Dia menjelaskan, Chevron masih menunggu rekomendasi pasti dari pihak SKK-Migas yang merupakan pelaksana atas kegiatan hulu minyak dan gas bumi.
"Meskipun hasilnya (produksi) tidak sebesar Blok Rokan, operasi Blok Siak sangat mendukung keberhasilan operasi Blok Rokan," katanya.
Menurut dia, integritas pengelolaan kedua blok atau ladang minyak tersebut sangat penting disinergikan untuk mengoptimalkan kontribusi Chevron dalam produksi migas Indonesia.
"Bila pemerintah memercayakan pengelolaan Blok Siak, maka Chevron yakin bisa melakukan upaya lebih optimal dari produksi yang ada sekarang," ujarnya.
Pihaknya juga berupaya mengembangkan multi teknologi untuk mempertahankan produksi minyak bumi yang mengalami grafik pemerosotan setiap tahun.
Setidaknya, pengembangan teknologi dapat lebih mengoptimalkan produksi minyak bumi yang kita sama ketahui setiap tahunnya memang mengalami grafik penurunan produksi," kata Tiva.

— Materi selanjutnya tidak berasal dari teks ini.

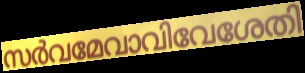
സർവമേവാവിവേശേതി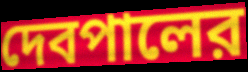
দেবপালেরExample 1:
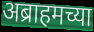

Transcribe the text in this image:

अब्राहमच्या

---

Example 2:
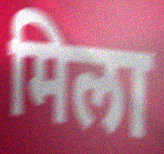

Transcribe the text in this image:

मिला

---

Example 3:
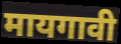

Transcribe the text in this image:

मायगावी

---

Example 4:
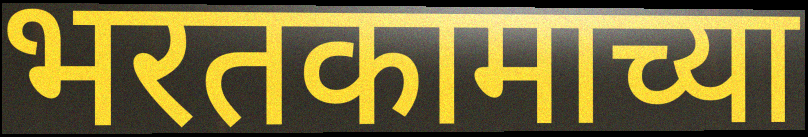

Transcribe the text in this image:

भरतकामाच्या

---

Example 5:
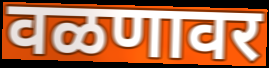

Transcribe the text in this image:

वळणावरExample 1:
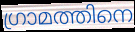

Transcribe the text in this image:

ഗ്രാമത്തിനെ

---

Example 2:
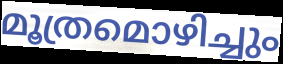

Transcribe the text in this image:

മൂത്രമൊഴിച്ചും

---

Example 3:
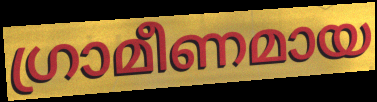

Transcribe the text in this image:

ഗ്രാമീണമായ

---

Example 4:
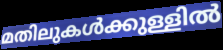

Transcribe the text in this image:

മതിലുകൾക്കുള്ളിൽ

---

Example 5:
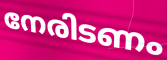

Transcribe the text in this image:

നേരിടണം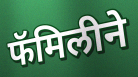
फॅमिलीनेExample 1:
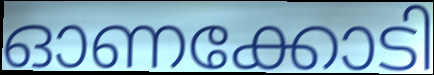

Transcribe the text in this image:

ഓണക്കോടി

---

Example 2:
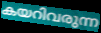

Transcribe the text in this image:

കയറിവരുന്ന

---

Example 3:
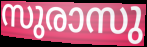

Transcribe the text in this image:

സുരാസു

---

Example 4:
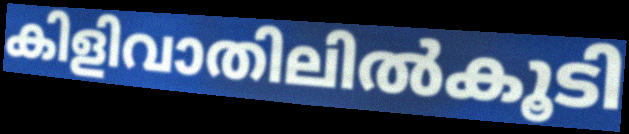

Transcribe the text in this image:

കിളിവാതിലിൽകൂടി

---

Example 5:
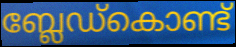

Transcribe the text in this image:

ബ്ലേഡ്കൊണ്ട്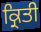
ਕ੍ਰਿਤੀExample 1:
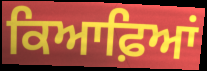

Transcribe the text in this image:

ਕਿਆਫ਼ਿਆਂ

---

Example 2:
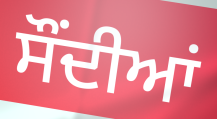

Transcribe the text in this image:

ਸੌਂਦੀਆਂ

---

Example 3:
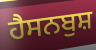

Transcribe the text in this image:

ਹੈਸਨਬੁਸ਼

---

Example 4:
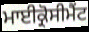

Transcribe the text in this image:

ਮਾਈਕ੍ਰੋਸੀਮੈਂਟ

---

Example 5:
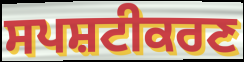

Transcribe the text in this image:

ਸਪਸ਼ਟੀਕਰਣ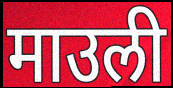
माउली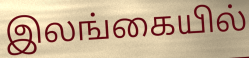
இலங்கையில்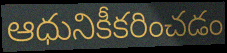
ఆధునికీకరించడం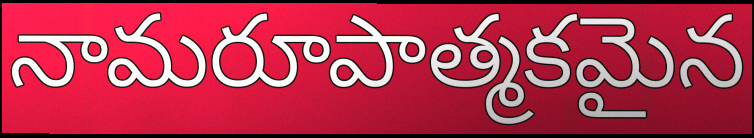
నామరూపాత్మకమైనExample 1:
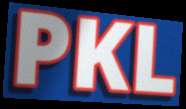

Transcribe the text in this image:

PKL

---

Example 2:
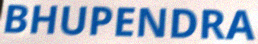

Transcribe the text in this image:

BHUPENDRA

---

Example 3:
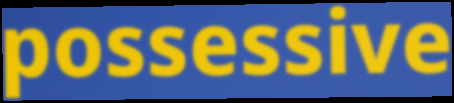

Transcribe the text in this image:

Muti teknologi yang dimaksud, yakni teknologi penyesuaian dengan lapangan minyak yang dikelola perusahaan di Riau, Indonesia, ataupun di berbagai negara lainnya.
Pengamat migas dari Universitas Islam Riau (UIR), Adi Novriansyah, menduga keputusan Chevron terus mempertahankan Blok Siak karena belajar dari pengalaman lepasnya CPP Blok dan Blok Langgak.
Sebabnya, keberadaan BUMD Riau di dua blok minyak itu ternyata memberi efek kurang baik karena mereka masih menumpang fasilitas pembangkit listrik dan pipa penyalur minyak yang sama.
Ia menyatakan sudah bukan rahasia lagi bahwa petinggi Chevron sempat mengeluhkan kepada SKK Migas perihal dua BUMD itu menunggak pembayaran biaya dan pajak penggunaan fasilitas, padahal Chevron sudah menalangi pembayarannya ke pemerintah.
"Mungkin ada sisi trauma juga," kata Adi.